Zbojkotowali literacką galę, protestując przeciwko nagrodzie dla "Charlie Hebdo"

0
0
0
/

Sześciu znanych i cenionych pisarzy zbojkotowało galę literatów w Nowym Jorku w geście protestu przeciwko uhonorowaniu przez amerykańską organizację zrzeszającą literatów PEN francuskiego magazynu "Charlie Hebdo" nagrodą wolności wyrażania poglądów Booker Prize. Jeden z nich nazwał wybór tegorocznego laureata "przestępstwem".

 

Australijczyk Peter Carey, Kanadyjczyk Michael Ondaatje, Brytyjczyk z pochodzenia Taiye Selasi oraz Amerykanie Teju Cole, Rachel Kushner i Francine Prose, wycofując się z uczestnictwa w zaplanowanej na 5 maja uroczystości, oświadczyli, że wspomniane francuskie pismo satyryczne reprezentuje "kulturalną arogancję narodu francuskiego".

 

Carey, dwukrotnie nagradzany przyznawaną przez PEN nagrodą Booker Prize, powiedział w rozmowie z "The New York Times", że PEN odszedł od swojej tradycyjnej roli chronienia wolności wyrażania poglądów przeciwko opresji ze strony rządu. - Zostało popełnione potworne przestępstwo - skomentował wybór tegorocznego laureata. - To wszystko jest bardzo skomplikowane jako że PEN wydaje się być ślepy na kulturalną arogancję narodu francuskiego, który nie uznaje norm moralnych dużej i bezsilnej części swojej populacji - dodał.
========================
■ **Zadanie 1**
Ułóż jako listę numerowaną odcinek wierszy danych od pierwszego wiersza aż do wiersza zawierającego „3: (75, 537)”, oba końce włącznie. Pomiń puste wiersze.

■ **Dane wejściowe**
========================
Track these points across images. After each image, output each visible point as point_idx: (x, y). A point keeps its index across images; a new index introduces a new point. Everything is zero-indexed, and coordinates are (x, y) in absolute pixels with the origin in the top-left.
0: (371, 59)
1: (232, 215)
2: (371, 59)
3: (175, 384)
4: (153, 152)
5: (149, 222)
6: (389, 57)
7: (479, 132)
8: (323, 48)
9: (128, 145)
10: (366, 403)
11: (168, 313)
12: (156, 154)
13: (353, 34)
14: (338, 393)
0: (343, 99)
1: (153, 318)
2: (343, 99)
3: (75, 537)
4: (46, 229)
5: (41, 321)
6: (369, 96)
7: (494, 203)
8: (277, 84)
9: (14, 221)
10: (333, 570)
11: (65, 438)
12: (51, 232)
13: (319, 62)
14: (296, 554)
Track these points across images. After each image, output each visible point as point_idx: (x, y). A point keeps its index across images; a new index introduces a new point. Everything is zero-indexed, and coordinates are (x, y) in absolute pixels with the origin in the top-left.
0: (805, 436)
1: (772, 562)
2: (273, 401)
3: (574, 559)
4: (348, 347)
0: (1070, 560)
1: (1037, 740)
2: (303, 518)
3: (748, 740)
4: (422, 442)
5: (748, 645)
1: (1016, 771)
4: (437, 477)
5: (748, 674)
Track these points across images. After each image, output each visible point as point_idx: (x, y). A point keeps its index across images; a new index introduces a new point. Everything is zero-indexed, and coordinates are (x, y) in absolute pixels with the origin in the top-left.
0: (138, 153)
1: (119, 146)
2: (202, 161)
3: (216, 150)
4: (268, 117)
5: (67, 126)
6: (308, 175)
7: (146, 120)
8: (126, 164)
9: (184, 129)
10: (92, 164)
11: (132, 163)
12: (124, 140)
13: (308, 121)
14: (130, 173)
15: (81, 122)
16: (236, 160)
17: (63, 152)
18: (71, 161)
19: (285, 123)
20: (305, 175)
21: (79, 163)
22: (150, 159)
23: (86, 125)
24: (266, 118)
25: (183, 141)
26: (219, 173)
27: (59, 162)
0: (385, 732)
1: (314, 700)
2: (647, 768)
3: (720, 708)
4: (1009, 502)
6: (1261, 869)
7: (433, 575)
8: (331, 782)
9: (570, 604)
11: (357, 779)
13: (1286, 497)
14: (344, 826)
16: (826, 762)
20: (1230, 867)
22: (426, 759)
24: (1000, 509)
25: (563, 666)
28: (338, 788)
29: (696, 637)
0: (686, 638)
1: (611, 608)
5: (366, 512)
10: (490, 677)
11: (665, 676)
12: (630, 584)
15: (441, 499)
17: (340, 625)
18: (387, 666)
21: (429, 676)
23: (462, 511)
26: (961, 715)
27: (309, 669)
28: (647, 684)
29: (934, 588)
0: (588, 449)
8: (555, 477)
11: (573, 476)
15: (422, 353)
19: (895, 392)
========================
■ **Zadanie 2**
Na jaki dzień zaplanowano uroczystość według tekstu o bojkocie literackiej gali?

■ **Odpowiedź 1**
1. Track these points across images. After each image, output each visible point as point_idx: (x, y). A point keeps its index across images; a new index introduces a new point. Everything is zero-indexed, and coordinates are (x, y) in absolute pixels with the origin in the top-left.
2. 0: (371, 59)
3. 1: (232, 215)
4. 2: (371, 59)
5. 3: (175, 384)
6. 4: (153, 152)
7. 5: (149, 222)
8. 6: (389, 57)
9. 7: (479, 132)
10. 8: (323, 48)
11. 9: (128, 145)
12. 10: (366, 403)
13. 11: (168, 313)
14. 12: (156, 154)
15. 13: (353, 34)
16. 14: (338, 393)
17. 0: (343, 99)
18. 1: (153, 318)
19. 2: (343, 99)
20. 3: (75, 537)

■ **Odpowiedź 2**
Na 5 maja.